Acrid smoke poured from its nose and mouth.

The light grew searing bright in its mouth, golden-red fire welled out from within.

It raised its head to the sky and let loose a gout of fire, then turned and lowered it directly into the center of a great press of the Prophet's soldiers. They burned and died. It lurched forward and caught one of the green-shrouded warriors in its black claws. The verdant flames burned its massive hand, blackening the red scales. In rage it flung the man a hundred feet through the air.

Then it spread its vast wings again.

Wind knocked fighters off their feet, all around, and the dragon took to the sky.

It made for Idrona. As it reached the enemy sortie force, still pouring out the open gates of the city, it let loose a long blast of fire among them, then it circled and made another. It turned for a third as the screams of the dying rose to the sky. Shouts and trumpets rang from Talaos’s forces near the front. Then the drake flew over the walls and swept down, roaring with fire, onto the great plaza.

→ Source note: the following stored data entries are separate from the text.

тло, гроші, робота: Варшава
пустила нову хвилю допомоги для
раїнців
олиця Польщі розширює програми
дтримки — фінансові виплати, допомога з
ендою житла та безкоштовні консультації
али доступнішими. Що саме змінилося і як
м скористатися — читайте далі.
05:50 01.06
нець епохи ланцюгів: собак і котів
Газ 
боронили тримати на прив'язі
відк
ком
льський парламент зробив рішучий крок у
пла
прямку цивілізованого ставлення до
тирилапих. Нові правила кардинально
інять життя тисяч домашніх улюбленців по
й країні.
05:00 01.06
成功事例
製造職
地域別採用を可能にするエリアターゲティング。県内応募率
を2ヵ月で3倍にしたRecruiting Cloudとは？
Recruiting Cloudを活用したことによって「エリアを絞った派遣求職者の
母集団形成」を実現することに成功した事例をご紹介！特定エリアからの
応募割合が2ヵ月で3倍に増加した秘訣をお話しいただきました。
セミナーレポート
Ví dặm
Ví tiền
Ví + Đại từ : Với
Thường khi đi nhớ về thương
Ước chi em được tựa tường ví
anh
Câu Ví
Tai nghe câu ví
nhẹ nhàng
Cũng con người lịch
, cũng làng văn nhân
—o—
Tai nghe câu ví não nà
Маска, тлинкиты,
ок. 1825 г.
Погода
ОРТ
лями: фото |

As the dragon fought, Talaos leapt to the attack with power crackling from his blades. The nearest enemy were a squad of Easterners, hastily forming up with short spears to face him. He flipped into the air, whirled and sheared the points from two spears, then landed past them. As he landed, he aimed a kick that sent one soldier flying. He spun and scythed two men down at the shoulders. He dodged swords and spears, blocked with his short blade, and ran another foe through.

Some of the enemy struck him as he fought, and their weapons glanced harmlessly off his enchanted armor. However, he noticed something new. Cut off from his power, and with his might running low, he could feel the faintest of jolts each time the armor was struck. It was not exactly pain; more a sudden rush of feeling, like surprise or the heightened focus of battle, but in his heart.

Then, a squad of his own men reached him, and the remaining foes died.

"To me, men!" Talaos shouted, and led them behind the enemy line at a place where swarms of foes fought Katara and the Madmen.

Vulkas smashed enemies left and right. Halmir and Epos each locked in mighty duels with green-shrouded warriors. The green flames had grown low, and the emerald light in their eyes was no longer so bright. He could not see Kyrax, but he could hear his cursing, and there was an unpleasant, wet gurgling sound in the Madman's voice.